Ok.. it is true.. this is not a post on aphids, but it discusses important aspects of science that are … data and sample sharing.
According to the Giovanni Destro Bisol paper in PLoS there is “evidence that the majority of published data regarding human genetic variation are made openly available to the scientific community. However, we also show that further efforts are still needed to make data sharing common-practice in this research area. We argue that human genetic variation research could really become a forerunner for the establishment of widespread data sharing by making editorial policies more stringent, adapting strategies to the features of each specific research field and popularizing the advantages of data sharing in terms of optimized use of resources. On a more general note, we hope that the present study could pave the way for further investigations in other areas of genetic and biological research. In this sense, the simple data analysis protocol presented here could offer a useful reference and a common basis for future empirical studies of data sharing.”
Even if there is now a wide consensus among researchers about the importance of achieving an effective, responsible and robust form of data sharing to advance scientific progress, Destro Bisol and colleagues observed significantly lower sharing rates in Medical Genetics than in Human Evolutionary Genetics and Forensics. Can we say that data sharing is a common procedure in entomology?

Dataset:
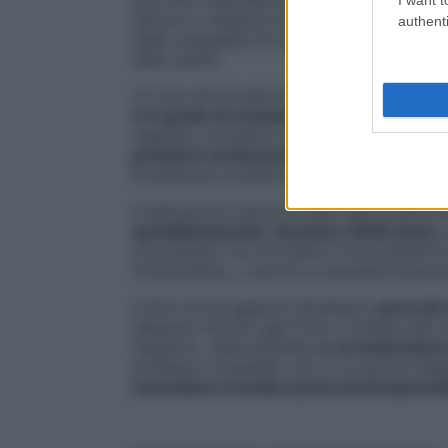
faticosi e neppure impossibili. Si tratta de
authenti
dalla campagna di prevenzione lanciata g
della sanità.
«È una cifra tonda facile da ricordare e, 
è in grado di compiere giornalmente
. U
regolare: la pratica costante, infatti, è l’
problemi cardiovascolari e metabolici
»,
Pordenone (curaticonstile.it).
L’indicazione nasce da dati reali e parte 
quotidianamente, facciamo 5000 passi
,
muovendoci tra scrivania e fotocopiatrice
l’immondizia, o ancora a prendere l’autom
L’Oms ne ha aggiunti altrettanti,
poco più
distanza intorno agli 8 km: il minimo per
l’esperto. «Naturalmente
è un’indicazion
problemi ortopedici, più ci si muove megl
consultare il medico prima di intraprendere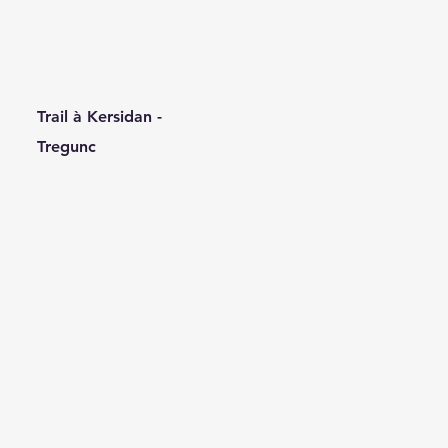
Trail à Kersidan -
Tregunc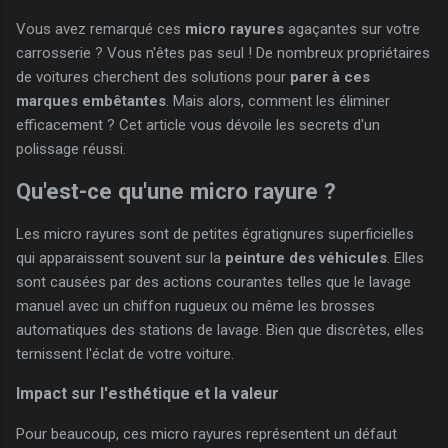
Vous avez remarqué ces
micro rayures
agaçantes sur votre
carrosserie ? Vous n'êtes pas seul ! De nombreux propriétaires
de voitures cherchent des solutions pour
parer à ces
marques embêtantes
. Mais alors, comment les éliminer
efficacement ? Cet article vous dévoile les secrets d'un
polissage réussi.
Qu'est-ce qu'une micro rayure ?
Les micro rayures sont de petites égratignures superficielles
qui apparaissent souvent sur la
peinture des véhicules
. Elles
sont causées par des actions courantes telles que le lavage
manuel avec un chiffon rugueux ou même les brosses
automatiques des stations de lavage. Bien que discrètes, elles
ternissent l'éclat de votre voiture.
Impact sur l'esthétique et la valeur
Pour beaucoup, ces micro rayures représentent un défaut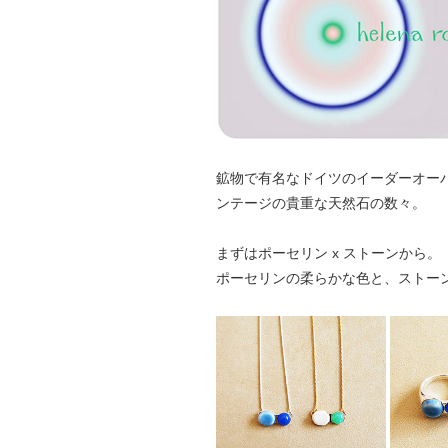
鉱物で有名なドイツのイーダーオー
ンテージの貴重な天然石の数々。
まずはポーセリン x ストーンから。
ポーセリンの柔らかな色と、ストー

The task:
Could you extract the complete data-sharing post above, unchanged and word for word?

Task solution:
Ok.. it is true.. this is not a post on aphids, but it discusses important aspects of science that are … data and sample sharing.
According to the Giovanni Destro Bisol paper in PLoS there is “evidence that the majority of published data regarding human genetic variation are made openly available to the scientific community. However, we also show that further efforts are still needed to make data sharing common-practice in this research area. We argue that human genetic variation research could really become a forerunner for the establishment of widespread data sharing by making editorial policies more stringent, adapting strategies to the features of each specific research field and popularizing the advantages of data sharing in terms of optimized use of resources. On a more general note, we hope that the present study could pave the way for further investigations in other areas of genetic and biological research. In this sense, the simple data analysis protocol presented here could offer a useful reference and a common basis for future empirical studies of data sharing.”
Even if there is now a wide consensus among researchers about the importance of achieving an effective, responsible and robust form of data sharing to advance scientific progress, Destro Bisol and colleagues observed significantly lower sharing rates in Medical Genetics than in Human Evolutionary Genetics and Forensics. Can we say that data sharing is a common procedure in entomology?